Load development will evolve over time, but I’m starting with a standard load. I’m cooking with Peterson small primer .308 Win. brass, 46 grains of Hodgdon Varget powder and Sierra 2156C 155-grain projectiles loaded to 2.8-inch overall length. This load conforms within the Hodgdon website load data table.

Load development for Palma rifles

Load development for the new Palma gun.

Using Labradar ballistic velocity radar, a Kestrel Applied Ballistics weather meter and a ShotMarker electronic target, the following results were recorded. (Learn more about this gear by reading this article.)

  • Average Velocity: 3,000 fps
  • High Velocity: 3,020 fps
  • Low Velocity: 2,990 fps
  • Standard Deviation: 11 fps
  • Extreme Spread: 30 fps

Environment during testing:

  • Temperature: 60.3 degrees F
  • Humidity: 54 percent
  • Air Pressure: 27.37 inHg
  • GPS Altitude: 2,633 feet
  • Pressure Altitude: 2,437 feet
  • Density Altitude: 3,199 feet

Performance on target for the final zeroing string can be seen in the ShotMarker target that was located 200 yards downrange at the time. After setting the zero, the turret knobs of the Phoenix sight were reset to indicate zero/ zero on the knobs at the 200-yard zero. The environment and muzzle velocity data was loaded into the Kestrel for use as DOPE (data of previous engagements) in future matches.

Palma Rifle parts

The trigger would be another Jewell, same as all the author’s match rifles. Even the Picatinny rail on top of the chassis is unitized.

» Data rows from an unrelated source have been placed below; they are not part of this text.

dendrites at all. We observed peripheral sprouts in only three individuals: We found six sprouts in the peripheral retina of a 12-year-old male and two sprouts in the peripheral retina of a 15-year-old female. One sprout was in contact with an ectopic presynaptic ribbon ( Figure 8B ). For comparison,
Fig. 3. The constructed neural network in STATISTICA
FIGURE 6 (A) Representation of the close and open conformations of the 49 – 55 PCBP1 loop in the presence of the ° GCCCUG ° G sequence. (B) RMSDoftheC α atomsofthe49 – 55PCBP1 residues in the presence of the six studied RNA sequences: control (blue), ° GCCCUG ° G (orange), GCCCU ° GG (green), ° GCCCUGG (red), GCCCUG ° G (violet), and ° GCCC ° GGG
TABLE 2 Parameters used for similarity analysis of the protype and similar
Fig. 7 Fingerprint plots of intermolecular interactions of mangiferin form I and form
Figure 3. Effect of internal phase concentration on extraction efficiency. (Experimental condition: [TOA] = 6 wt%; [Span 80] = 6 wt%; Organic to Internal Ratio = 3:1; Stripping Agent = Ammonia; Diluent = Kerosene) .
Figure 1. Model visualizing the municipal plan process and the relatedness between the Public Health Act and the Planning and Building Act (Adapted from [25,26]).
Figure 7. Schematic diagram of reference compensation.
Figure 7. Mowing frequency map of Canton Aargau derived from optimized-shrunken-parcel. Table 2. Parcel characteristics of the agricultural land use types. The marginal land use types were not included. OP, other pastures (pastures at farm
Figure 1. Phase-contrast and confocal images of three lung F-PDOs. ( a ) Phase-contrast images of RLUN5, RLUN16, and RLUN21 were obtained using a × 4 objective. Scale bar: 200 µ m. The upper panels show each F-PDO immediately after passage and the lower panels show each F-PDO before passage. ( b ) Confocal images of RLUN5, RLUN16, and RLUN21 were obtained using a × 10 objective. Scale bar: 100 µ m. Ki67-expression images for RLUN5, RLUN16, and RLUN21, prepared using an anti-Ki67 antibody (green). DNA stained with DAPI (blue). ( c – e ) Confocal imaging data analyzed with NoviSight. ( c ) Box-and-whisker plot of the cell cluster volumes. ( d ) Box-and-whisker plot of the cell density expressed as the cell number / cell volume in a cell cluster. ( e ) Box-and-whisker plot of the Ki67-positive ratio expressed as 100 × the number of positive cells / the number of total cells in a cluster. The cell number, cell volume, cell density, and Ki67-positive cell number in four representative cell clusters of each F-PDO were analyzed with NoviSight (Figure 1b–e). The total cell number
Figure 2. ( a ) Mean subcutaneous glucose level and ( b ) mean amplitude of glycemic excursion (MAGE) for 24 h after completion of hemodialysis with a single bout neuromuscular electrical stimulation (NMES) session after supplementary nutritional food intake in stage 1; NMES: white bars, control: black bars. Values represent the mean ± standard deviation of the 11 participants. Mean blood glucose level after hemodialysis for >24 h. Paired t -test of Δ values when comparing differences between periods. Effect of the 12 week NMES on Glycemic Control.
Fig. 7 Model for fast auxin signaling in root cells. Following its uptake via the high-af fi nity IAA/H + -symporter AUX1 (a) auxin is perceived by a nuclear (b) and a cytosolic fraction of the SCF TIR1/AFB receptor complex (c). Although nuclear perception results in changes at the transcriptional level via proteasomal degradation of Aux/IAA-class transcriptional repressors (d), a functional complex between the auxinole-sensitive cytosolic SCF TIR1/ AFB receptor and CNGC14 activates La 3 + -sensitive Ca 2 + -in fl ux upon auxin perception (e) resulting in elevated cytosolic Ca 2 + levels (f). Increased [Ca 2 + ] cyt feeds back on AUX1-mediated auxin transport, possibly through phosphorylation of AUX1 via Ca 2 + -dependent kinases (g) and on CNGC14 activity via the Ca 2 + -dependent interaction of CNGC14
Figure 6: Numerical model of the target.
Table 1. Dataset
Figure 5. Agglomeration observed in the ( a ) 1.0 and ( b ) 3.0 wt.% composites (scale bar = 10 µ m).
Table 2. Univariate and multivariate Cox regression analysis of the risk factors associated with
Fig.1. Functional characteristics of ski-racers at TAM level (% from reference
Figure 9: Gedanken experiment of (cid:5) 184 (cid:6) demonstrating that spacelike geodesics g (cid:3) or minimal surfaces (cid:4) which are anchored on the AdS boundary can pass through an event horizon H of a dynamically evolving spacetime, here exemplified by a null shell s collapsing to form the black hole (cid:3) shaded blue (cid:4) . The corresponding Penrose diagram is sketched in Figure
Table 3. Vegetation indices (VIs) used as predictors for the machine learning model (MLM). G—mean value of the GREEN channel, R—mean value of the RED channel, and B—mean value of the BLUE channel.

For the top Picatinny rail, in addition to three screws, three 3/16-inch roll pins tie the rail into the chassis. You line the rail up by temporarily assembling the barreled action without the trigger at full torque into the chassis, then bore sight the barrel on a vertical mark; I used a piece of tape on a wall about 50 feet away. Next, slightly relieve the tension on the screws holding the rail so it’ll move. Using a scope with the turrets centered in the tube mounted on the rail, line up the rail with the boreline of the barrel. Mark everything with a pencil. Take everything apart to drill three holes in the chassis aluminum using holes in the rail as guides. Pound in the roll pins, reassemble the gun, this time with the trigger and voila—one solid-as-a-rock Palma gun.

ShotMarker and Palma Rifle load development

Shot marker results and test load information.

I did shoot a shakedown cruise 3×600 mid-range with the gun to discover and fix remaining flaws in the setup. The learning curve included adjusting the cant of the chassis forearm to make sure the hand stop goes perfectly into the web of my hand in a prone sling position; adding rear weights to the Eliseo chassis to get the center of gravity of the rifle to improve distribution of the weight between the hands for handling ease; discovering where parts were tending to come apart while shooting a string and applying Loctite or torquing as required; and figuring out how to address setting up the gun in position—particularly learning to not brush the ½-pound trigger while lining up for the shot. That’s all done. Now it’s back to fundamentals and practice until driving this Palma gun becomes a haze of well-shot stings.